In Iraq non si è riusciti a garantire nulla, né sicurezza, né benessere, né ritorno alla normalità, ci sono stati solo dei timidi tentativi portati avanti con grandi sacrifici, in questo clima però il combustibile terroristico, violento e criminale trova il suo comburente. La benevolenza pro-americana si è esaurita nell’arco di poche ore, dando spazio invece all’antiamericanismo Jihadista dei terroristi, che hanno trovato nell’esasperazione della gente, il miglior alleato. A poco è servito l’arresto di Saddam Hussein, la missione del delegato Onu Brahimi o il nuovo governo insediato dal paese occupante, la situazione della gente non è cambiata anzi prima della “liberazione” si viveva meglio.
Gli Stati Uniti nel corso di questi mesi hanno iniziato a perdere alleati e supporto anche tra i paesi prima alleati, per cui, consci di quanto accade nel mondo, i combattenti iracheni si sentono supportati a livello internazionale come mai prima d’ora.

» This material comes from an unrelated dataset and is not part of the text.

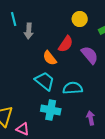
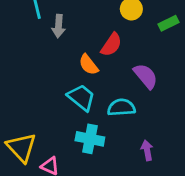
purple semicircle: (90, 55) -> (146, 76), moved

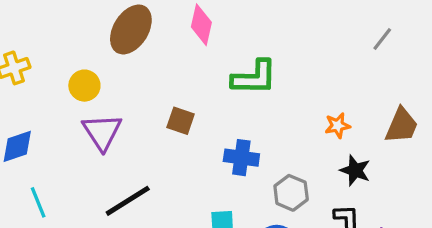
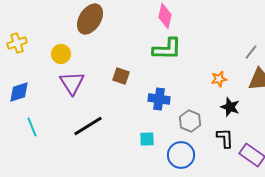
pink diamond: (201, 25) -> (165, 16), moved
gray line: (382, 39) -> (251, 52), moved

La situazione irachena richiede un ordine sociale e politico che permetta alla gente comune di cessare una guerriglia, comprensibile, data la situazione socio economica e la perdita delle aspettative di vita ma diventata ormai sterile. È imperativo isolare i terroristi xenofobi, pronti ad uccidere gli occidentali in quanto simbolo del male e tutti coloro che non occidentali lavorino in collaborazione con i primi, per una soluzione del problema iracheno.

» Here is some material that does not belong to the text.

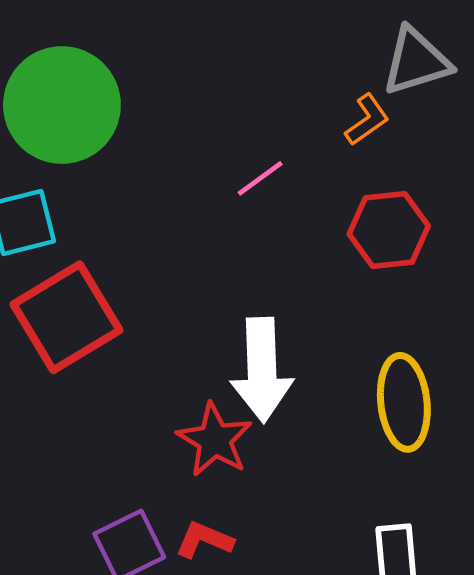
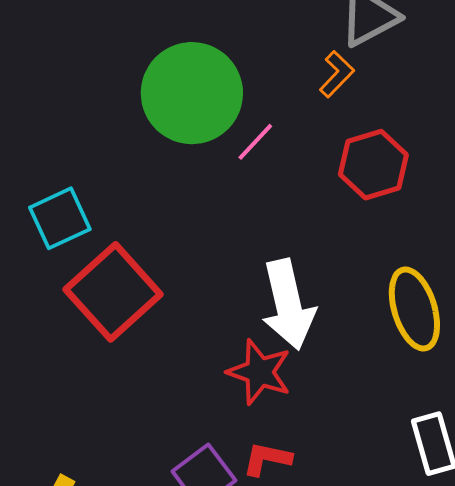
green circle: (62, 105) -> (192, 93), moved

Ci troviamo tra il dovere di riconoscere un’identità sociale, culturale, politica ed economica propria dell’Iraq ed il diritto dell’occidente di sentirsi libero dalle armi di distruzione di massa, dai dittatori sanguinari o dal terrorismo che colpisce cleaning guys nepalesi, camionisti filippini, giornalisti free-lance italiani e le stazioni di Madrid. Uno sforzo deve essere fatto innanzi tutto dagli europei per riportare non solo gli orientamenti politici verso la soluzione pragmatica dei problemi della popolazione, ma anche i discorsi ai significati semantici originali e considerare in modo definitivo: la guerra - quella combattuta tra soldati, la guerriglia - quella combattuta da formazioni paramilitari armate contro soldati regolari, la resistenza - quella combattuta indifferentemente da civili o militari contro le forze d’oppressione, il terrorismo - quello che con metodi non convenzionali fa strage indifferentemente tra i militari ed i civili innocenti. In Iraq ci si é trovati di fronte a quella che il Bettini definisce la Ter-Guerra, una guerra di nuovo tipo, combattuta con strategie militari e tattiche terroristiche, riconoscibile per l’asimmetria, anche morale, tra le parti in campo.
Giova ricordare che qualsiasi attività di governo è impossibile senza il supporto della popolazione, i cuori e le menti della popolazione, si conquistano garantendo loro il ritorno alla sicurezza, al benessere, con la costituzione di istituzioni democratiche, riconoscendo quella che alcuni chiamano identità culturale.